## Excerpted records

__________________________________________________

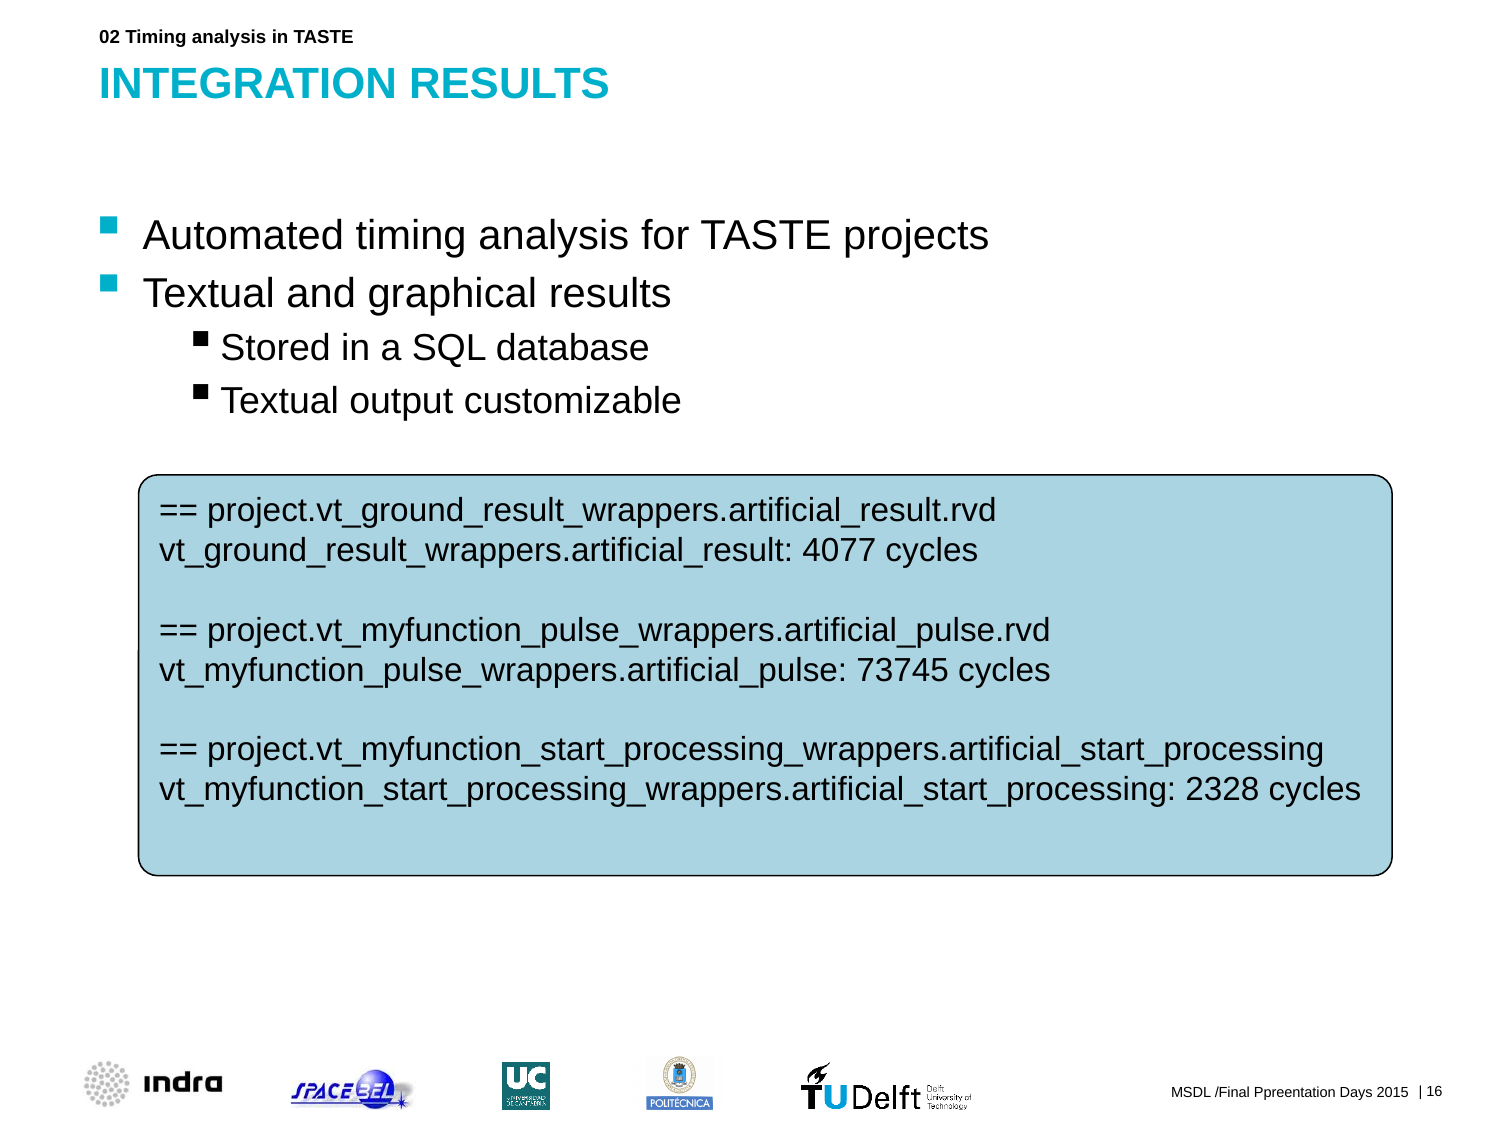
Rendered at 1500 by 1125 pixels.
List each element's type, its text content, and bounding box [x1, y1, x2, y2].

list Automated timing analysis for TASTE projects Textual and graphical results Stored in a SQL database Textual output customizable [80, 200, 1447, 413]
text_box 02 Timing analysis in TASTE [84, 20, 1447, 51]
text_box == project.vt_ground_result_wrappers.artificial_result.rvd vt_ground_result_wrappers.artificial_result: 4077 cycles == project.vt_myfunction_pulse_wrappers.artificial_pulse.rvd vt_myfunction_pulse_wrappers.artificial_pulse: 73745 cycles == project.vt_myfunction_start_processing_wrappers.artificial_start_processing vt_myfunction_start_processing_wrappers.artificial_start_processing: 2328 cycles [138, 474, 1393, 876]
picture [801, 1062, 971, 1110]
picture [632, 1056, 724, 1110]
picture [502, 1062, 550, 1110]
picture [290, 1068, 420, 1110]
title Integration results [83, 47, 1447, 200]
picture [81, 1056, 224, 1110]
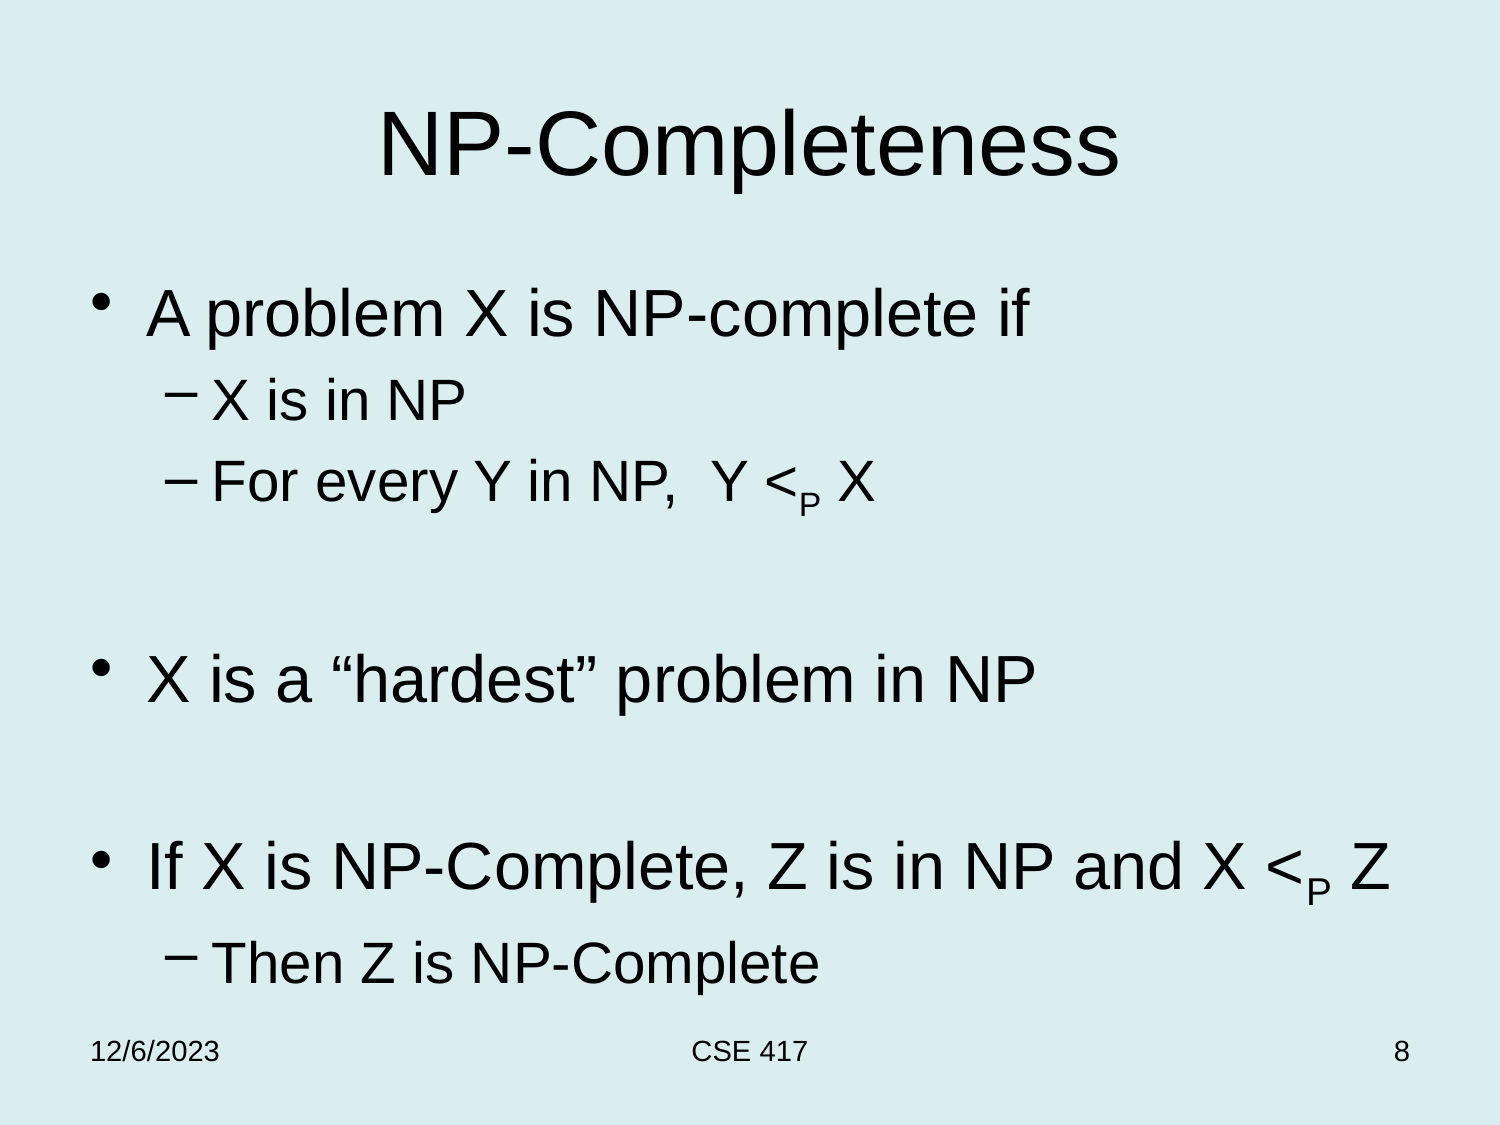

__________________________________________________

## To do
Output the records above exactly, leaving out pictures.

## Answer to this problem
Rendered at 1500 by 1125 pixels.
List each element's type, its text content, and bounding box [x1, y1, x2, y2].

list Automated timing analysis for TASTE projects Textual and graphical results Stored in a SQL database Textual output customizable [80, 200, 1447, 413]
text_box 02 Timing analysis in TASTE [84, 20, 1447, 51]
text_box == project.vt_ground_result_wrappers.artificial_result.rvd vt_ground_result_wrappers.artificial_result: 4077 cycles == project.vt_myfunction_pulse_wrappers.artificial_pulse.rvd vt_myfunction_pulse_wrappers.artificial_pulse: 73745 cycles == project.vt_myfunction_start_processing_wrappers.artificial_start_processing vt_myfunction_start_processing_wrappers.artificial_start_processing: 2328 cycles [138, 474, 1393, 876]
picture [801, 1062, 971, 1110]
picture [632, 1056, 724, 1110]
picture [502, 1062, 550, 1110]
picture [290, 1068, 420, 1110]
title Integration results [83, 47, 1447, 200]
picture [81, 1056, 224, 1110]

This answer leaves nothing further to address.